In many cases width would be a power of 2, especially when rendering gradients. In this case the expensive MOD operator % could be replaced by a cheap AND operator (&), which would make the implementation shorter and much faster:

static inline int repeat(int x, int width) {
  return x & (width - 1);
}

static inline int reflect(int x, int width) {
  // Repeat from 0 to width * 2.
  x = x & ((width * 2) - 1);

  // Reflect from 0 to width.
  if (x >= width)
    x = width * 2 - 1 - x;

  return x;
}

AND operator solves two problems - it implicitly handles the x < 0 condition, because the width is never negative (for example -2 & 255 == 254, which is the same as -2 + 256 in 2's complement arithmetic) and it replaces a very expensive MOD operator by a totally cheap AND operator. It does the same job in our case, because of power of 2 constraint. However, the reflect function is still pretty long and it could be simplified even more, especially if we want to vectorize it.

Reflect-Trick Suitable for SIMD

We know that width can be used to precalculate other values that can be used instead of it. For example if we always use width * 2 - 1 as a mask it would be better to just calculate it once and reuse the precalculated value. For the following reflect-trick we precalculate it so it becomes a mask instead of width:

static inline int precalc(int width) {
  return width * 2 - 1;
}

We also know that SIMD instructions like more min/max approach than if/mask approach, so instead of using the condition the reflection itself could be rewritten to use a single subtraction and minimum value:

// y is the precomputed value, equal to `width * 2 - 1`.
static inline int reflect(int x, int y) {
  // Repeat from 0 to width * 2.
  x = x & y;

  // Reflect by using the reflect-trick.
  return min(x, y - x);
}

The following reasons summarize why this implementation is generally better for SIMD implementation (and probably for scalar too):

Handling Both Repeat & Reflect Extend Modes at the Same Time

If we introduce another variable it would be possible to handle both repeat and reflect modes in a parametrized way. This would be extremely beneficial for 2D rendering pipelines that allow different repeat modes for X and Y. We name our constants as repeatValue and reflectValue, and precalculate them the following way:

static inline int precalcRepeatValue(int width, bool isReflecting) {
  return isReflecting ? width * 2 - 1 : width - 1;
}

static inline int precalcReflectValue(int width, bool isReflecting) {
  return width * 2 - 1;
}

And use such values in a single function:

static inline int repeatOrReflect(int x, int repeatValue, int reflectValue) {
  x = x & repeatValue;
  return min(x, reflectValue - x);
}

Based on the initialization, the repeatOrReflect() function will either repeat or reflect based on the parameters.

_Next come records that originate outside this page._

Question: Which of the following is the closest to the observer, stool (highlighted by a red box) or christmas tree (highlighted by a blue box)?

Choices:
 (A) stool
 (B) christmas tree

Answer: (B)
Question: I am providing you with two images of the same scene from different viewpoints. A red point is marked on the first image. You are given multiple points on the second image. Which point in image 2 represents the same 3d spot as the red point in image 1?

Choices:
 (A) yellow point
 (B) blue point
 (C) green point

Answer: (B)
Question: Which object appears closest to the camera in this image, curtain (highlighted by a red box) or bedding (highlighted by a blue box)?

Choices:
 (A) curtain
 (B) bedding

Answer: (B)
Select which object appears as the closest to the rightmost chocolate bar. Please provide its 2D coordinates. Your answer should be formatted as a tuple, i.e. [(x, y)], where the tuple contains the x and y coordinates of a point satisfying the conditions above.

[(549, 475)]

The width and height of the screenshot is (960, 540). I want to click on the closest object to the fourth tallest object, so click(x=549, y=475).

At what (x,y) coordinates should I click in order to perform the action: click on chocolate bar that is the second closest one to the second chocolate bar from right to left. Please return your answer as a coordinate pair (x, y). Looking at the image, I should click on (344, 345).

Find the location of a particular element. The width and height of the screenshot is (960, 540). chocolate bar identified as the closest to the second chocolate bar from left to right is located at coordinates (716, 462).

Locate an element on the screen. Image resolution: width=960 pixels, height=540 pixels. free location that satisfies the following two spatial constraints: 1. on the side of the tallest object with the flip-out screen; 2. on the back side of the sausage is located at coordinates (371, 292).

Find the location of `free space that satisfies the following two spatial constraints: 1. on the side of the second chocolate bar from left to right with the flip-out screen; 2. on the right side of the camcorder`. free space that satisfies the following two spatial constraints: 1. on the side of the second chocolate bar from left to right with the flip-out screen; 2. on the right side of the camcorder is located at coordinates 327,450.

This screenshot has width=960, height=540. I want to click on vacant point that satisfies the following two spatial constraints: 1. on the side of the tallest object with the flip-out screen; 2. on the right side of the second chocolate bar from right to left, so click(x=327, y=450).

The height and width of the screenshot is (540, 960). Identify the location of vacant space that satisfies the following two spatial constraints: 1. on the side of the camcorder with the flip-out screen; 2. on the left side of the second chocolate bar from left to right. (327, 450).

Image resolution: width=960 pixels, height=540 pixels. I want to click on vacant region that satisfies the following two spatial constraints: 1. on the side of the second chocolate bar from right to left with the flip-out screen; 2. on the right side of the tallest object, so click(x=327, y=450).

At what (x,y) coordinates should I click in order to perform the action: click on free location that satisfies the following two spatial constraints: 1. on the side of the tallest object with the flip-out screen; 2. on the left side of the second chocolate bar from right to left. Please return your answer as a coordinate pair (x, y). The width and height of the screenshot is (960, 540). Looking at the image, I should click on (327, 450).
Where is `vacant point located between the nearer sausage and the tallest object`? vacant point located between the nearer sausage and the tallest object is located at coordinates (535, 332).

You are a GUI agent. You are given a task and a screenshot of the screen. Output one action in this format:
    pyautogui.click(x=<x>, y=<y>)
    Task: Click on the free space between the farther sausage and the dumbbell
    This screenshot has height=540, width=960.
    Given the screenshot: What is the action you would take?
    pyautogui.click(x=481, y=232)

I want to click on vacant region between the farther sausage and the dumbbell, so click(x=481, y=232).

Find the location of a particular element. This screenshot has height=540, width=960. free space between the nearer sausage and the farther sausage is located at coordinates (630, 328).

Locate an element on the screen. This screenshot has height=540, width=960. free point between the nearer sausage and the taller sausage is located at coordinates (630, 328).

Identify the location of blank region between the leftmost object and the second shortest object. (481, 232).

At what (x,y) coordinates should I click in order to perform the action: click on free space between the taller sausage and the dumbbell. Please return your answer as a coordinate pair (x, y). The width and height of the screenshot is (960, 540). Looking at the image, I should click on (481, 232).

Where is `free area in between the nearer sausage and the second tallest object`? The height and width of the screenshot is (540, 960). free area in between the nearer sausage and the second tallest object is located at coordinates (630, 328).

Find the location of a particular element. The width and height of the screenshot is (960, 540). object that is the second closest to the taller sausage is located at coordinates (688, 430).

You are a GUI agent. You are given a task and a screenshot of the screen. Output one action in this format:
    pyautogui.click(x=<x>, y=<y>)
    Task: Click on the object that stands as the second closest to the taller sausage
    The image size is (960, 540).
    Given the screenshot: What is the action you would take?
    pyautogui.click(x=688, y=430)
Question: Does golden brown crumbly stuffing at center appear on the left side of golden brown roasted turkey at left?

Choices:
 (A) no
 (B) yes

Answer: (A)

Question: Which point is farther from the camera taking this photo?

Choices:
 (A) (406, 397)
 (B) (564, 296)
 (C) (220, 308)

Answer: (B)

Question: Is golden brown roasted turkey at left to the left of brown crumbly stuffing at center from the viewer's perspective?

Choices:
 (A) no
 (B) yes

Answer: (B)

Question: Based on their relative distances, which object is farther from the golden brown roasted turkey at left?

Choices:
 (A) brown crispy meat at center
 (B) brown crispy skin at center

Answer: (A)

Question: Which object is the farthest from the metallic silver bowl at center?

Reflect-Trick that uses SAR and XOR

On X86 architecture the reflection can also be performed by using a SAR (arithmetic shift right) and XOR instructions. The idea is to shift the interval of the value to be reflected from [0...width*2) to [-width..width). If we do so we can use the following:

static inline int reflect(int x) {
  const int kShift = (sizeof(int) * 8 - 1);
  return (x >> kShift) ^ x;
}

The function in this case expects value in a correct range and will always output a value within [0..width). On X86 the function would typically translate to 3 instructions:

mov idx, x   ; Copy x to idx
sar idx, 31  ; Copy sign bits across idx
xor idx, x   ; Reflect

Or 2 instructions if we can make sure that the input x is in eax register and output in edx register:

cdq          ; Sign-extend eax to edx:eax
xor edx, eax ; Reflect

Conclusion

These tricks can be used to improve the performance of gradient and texture fetching. In this post I focused mostly on repeating and reflection constrained by a power of 2, which is very useful for gradients, but it's not that much for textures. If the repeatValue is removed from repeatOrReflect function and the implementation handles the repeat during advancing x and y coordinates the same code could be used to repeat/reflect a value of any range, which is exactly how Blend2D texture fetcher works.